**Task to carry out**
Look through the listing below and say how many lines contain the word "drag". Nothing else belongs in the reply.

**Recorded data**
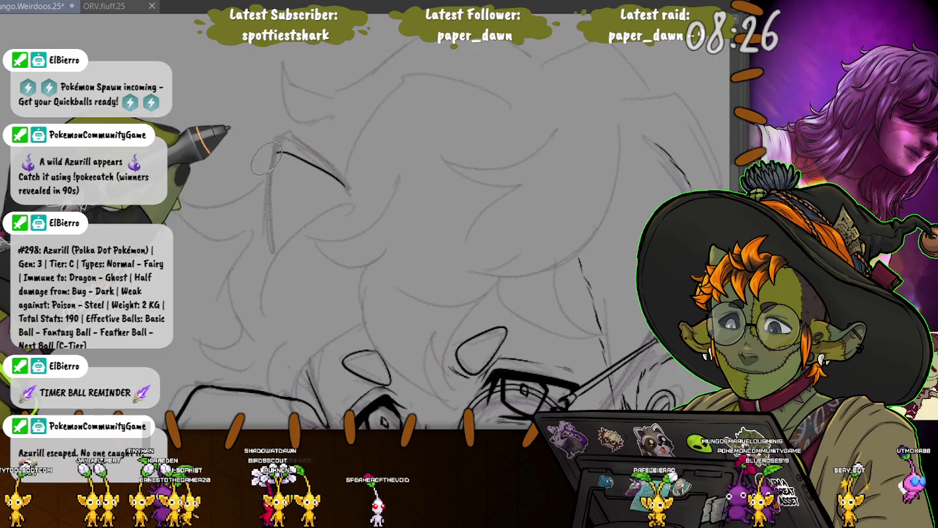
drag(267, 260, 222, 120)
...
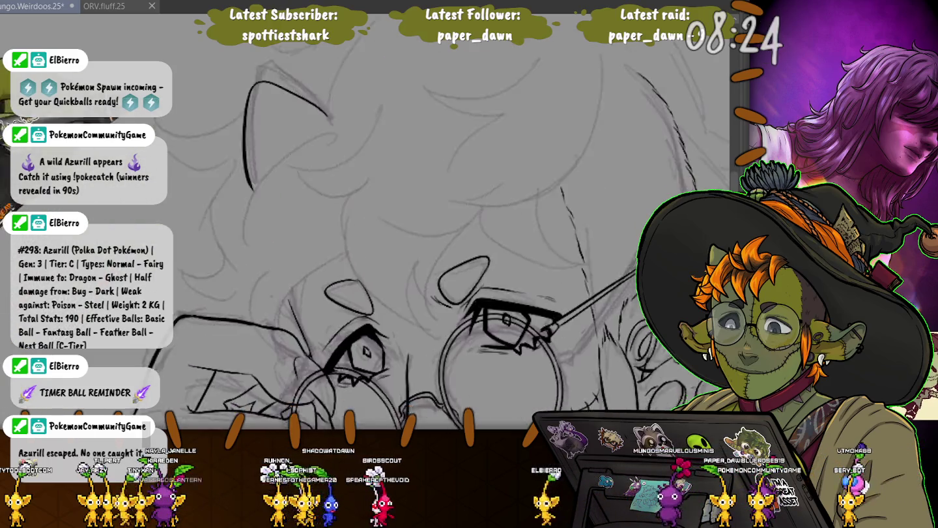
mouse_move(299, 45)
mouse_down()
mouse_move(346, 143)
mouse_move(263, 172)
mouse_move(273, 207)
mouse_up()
--
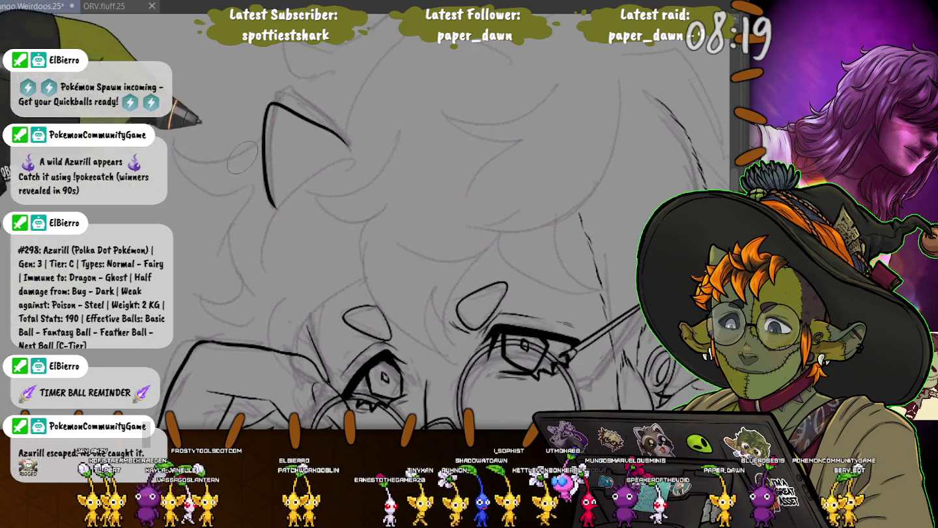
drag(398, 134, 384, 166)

**Result**
2